A major focus of our research group is to understand the bioorganic chemistry and biochemistry of the amino acid methionine and its roles in proteins, cellular pathways and its function as S-adenosyl-L-methionine (AdoMet).
Methionine analogs
Methionine is one of the standard twenty amino acids found routinely in proteins. We have synthesized a number of unnatural analogs of methionine, two of which are shown. Difluoromethionine (DFM) and trifluoromethionine (TFM) are stable analogs of methionine and were synthesized to study the effect of fluorination on the electronic properties of the sulfur atom in this amino acid. For example, a number of metal centers in metalloenzymes have the sulfur of a methionine residue as a ligand. We are interested in the effects that fluorination would have on these metal centers. Additionally, the fluorine atoms in these molecules serve as NMR sensitive nuclei useful in the application of 19F NMR biophysical techniques to study protein structure and function. Other types of methionine analogs are being synthesized and studied for their biochemical, biophysical and medicinal chemistry properties as well as in the preparation of proteins with novel properties.
Effects of fluorination on the calculated electronic properties of the thiomethyl group (from left to right): CH3SCH3, CHF2SCH3 and CF3SCH3)

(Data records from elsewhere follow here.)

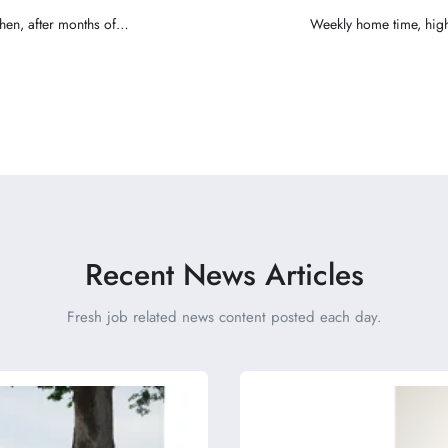
when, after months of
Weekly home time, high
ing partner
Recent News Articles
Fresh job related news content posted each day.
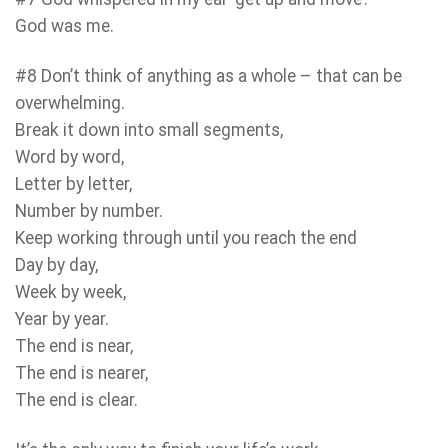
God was me.
#8 Don’t think of anything as a whole – that can be
overwhelming.
Break it down into small segments,
Word by word,
Letter by letter,
Number by number.
Keep working through until you reach the end
Day by day,
Week by week,
Year by year.
The end is near,
The end is nearer,
The end is clear.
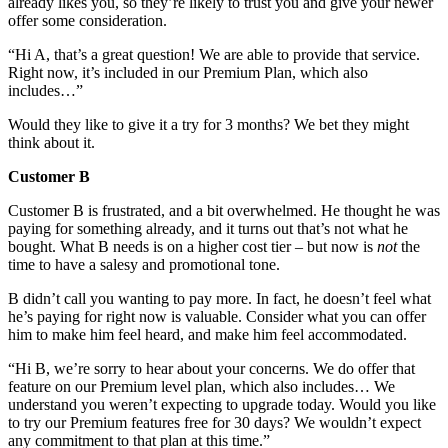
already likes you, so they’re likely to trust you and give your newer
offer some consideration.
“Hi A, that’s a great question! We are able to provide that service.
Right now, it’s included in our Premium Plan, which also
includes…”
Would they like to give it a try for 3 months? We bet they might
think about it.
Customer B
Customer B is frustrated, and a bit overwhelmed. He thought he was
paying for something already, and it turns out that’s not what he
bought. What B needs is on a higher cost tier – but now is
not
the
time to have a salesy and promotional tone.
B didn’t call you wanting to pay more. In fact, he doesn’t feel what
he’s paying for right now is valuable. Consider what you can offer
him to make him feel heard, and make him feel accommodated.
“Hi B, we’re sorry to hear about your concerns. We do offer that
feature on our Premium level plan, which also includes… We
understand you weren’t expecting to upgrade today. Would you like
to try our Premium features free for 30 days? We wouldn’t expect
any commitment to that plan at this time.”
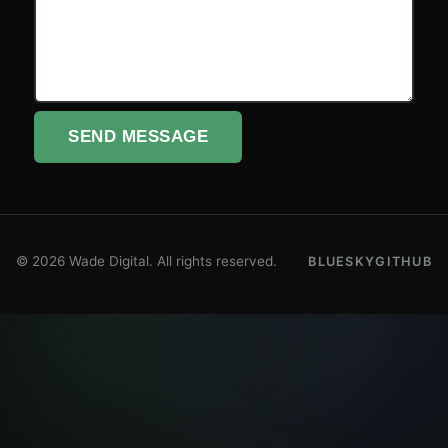
SEND MESSAGE
© 2026 Wade Digital. All rights reserved.
BLUESKY
GITHUB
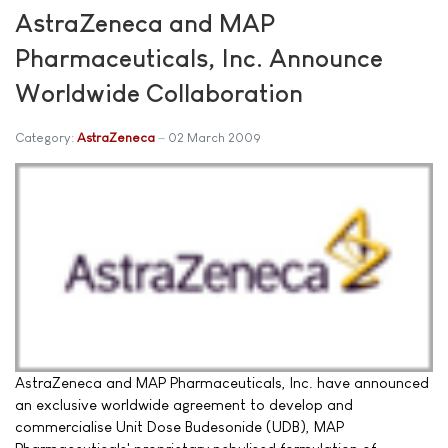
AstraZeneca and MAP
Pharmaceuticals, Inc. Announce
Worldwide Collaboration
Category:
AstraZeneca
02 March 2009
AstraZeneca and MAP Pharmaceuticals, Inc. have announced
an exclusive worldwide agreement to develop and
commercialise Unit Dose Budesonide (UDB), MAP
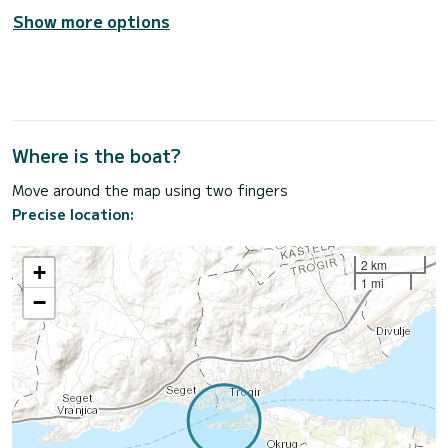
Show more options
Where is the boat?
Move around the map using two fingers
Precise location:
2 km
+
1 mi
−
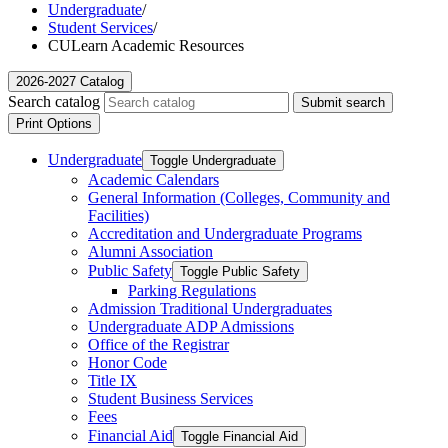
Undergraduate
/
Student Services
/
CULearn Academic Resources
2026-2027 Catalog
Search catalog
Submit search
Print Options
Undergraduate
Toggle Undergraduate
Academic Calendars
General Information (Colleges, Community and
Facilities)
Accreditation and Undergraduate Programs
Alumni Association
Public Safety
Toggle Public Safety
Parking Regulations
Admission Traditional Undergraduates
Undergraduate ADP Admissions
Office of the Registrar
Honor Code
Title IX
Student Business Services
Fees
Financial Aid
Toggle Financial Aid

Other methionine analogs that can be further modified by a variety of chemical methods (shown below) are being studied for their application in protein engineering.
Methionine in proteins
Incorporation of methionine into proteins occurs through a number of enzyme steps as outlined in the figure. We are exploring several of these enzymes. For example, we have studied the enzyme methionyl-tRNA synthetase (MetRS) with methionine analogs, and we have incorporated unnatural methionine analogs into several proteins. Other enzymes that we are exploring include methionine aminopeptidase (MetAP) which removes N-terminal methionine residues from proteins and inhibition of which can lead to new antibacterial and anticancer agents. The enzyme methionine sulfoxide reductase (MSR) is also being studied to explore the chemical mechanism of this enzyme, which reduces oxidized methionine residues in proteins from the sulfoxide to the sulfide form. This enzyme is also of interest since some pathogenic organisms use their own MSR to protect themselves from the human immune system and also to control their pathogenicity.
Cellular pathways
There are various cellular pathways that involve the amino acid methionine. One such pathway is the conversion of methionine into alpha-ketobutyrate, ammonia and methanethiol in certain pathogenic organisms such as Entamoeba histolytica (cyst form shown) and Trichomonas vaginalis. The enzyme, methionine gamma lyase (MGL), is a pyridoxal phosphate utilizing enzyme. We are studying the chemical mechanism of this enzyme to further understand the fundamentals of enzyme catalysis as well as to learn how we can use this knowledge to uncover new approaches to treat these pathogenic microorganisms.
Photo credit: Centers for Disease Control and Prevention, USA
AdoMet
Methionine, unlike most other amino acids, also has an active role to play in metabolism and cellular physiology. It undertakes these roles in the form of S-adenosyl-L-methionine (AdoMet). AdoMet is formed by the action of the enzyme ATP: L-methionine S-adenosyltransferase, which catalyzes the reaction of methionine with ATP to produce AdoMet, Pi and PPi as products. AdoMet can serve as a source for active methyl groups that can be transferred to various acceptor molecules such as DNA, RNA, protein, phospholipid and small molecules. We are investigating one of these reactions which involves the study of an enzyme that leads to antibiotic resistance.
AdoMet (left) and Thiostrepton (right)
The thiopeptide antibiotic thiostrepton is biosynthesized by a strain of Streptomyces. Thiostrepton is very active against certain microorganisms and acts by binding tightly to bacterial ribosomes, halting protein biosynthesis. In order to protect itself against the action of the antibiotic that it makes, the organism uses a methyltransferase, thiostrepton resistance methyltransferase, to transfer a methyl group from AdoMet to a specific adenosine in the Streptomyces 23S ribosomal RNA. This methylation sterically blocks binding of thiostrepton to the ribosome, which protects the microorganism from inhibition of its own protein biosynthesis machinery.
In collaboration with Professor Graeme Conn (Emory University, USA) and his research group, the three-dimensional structure of this methyltransferase has been determined. We are currently studying the chemical mechanism of this enzyme and attempting to elucidate the functional roles of various amino acids in the active site of this enzyme. Additional studies on the chemical modification of thiostrepton to produce new analogs of this complex antibiotic are also underway. It is hoped that we can use our findings not only to better understand protein and antibiotic interactions with bacterial ribosomes but also to possibly discover improved antibacterial agents.
Thiostrepton (spacefill) bound to the large ribosomal subunit of D. radiodurans (PDB 3CF5).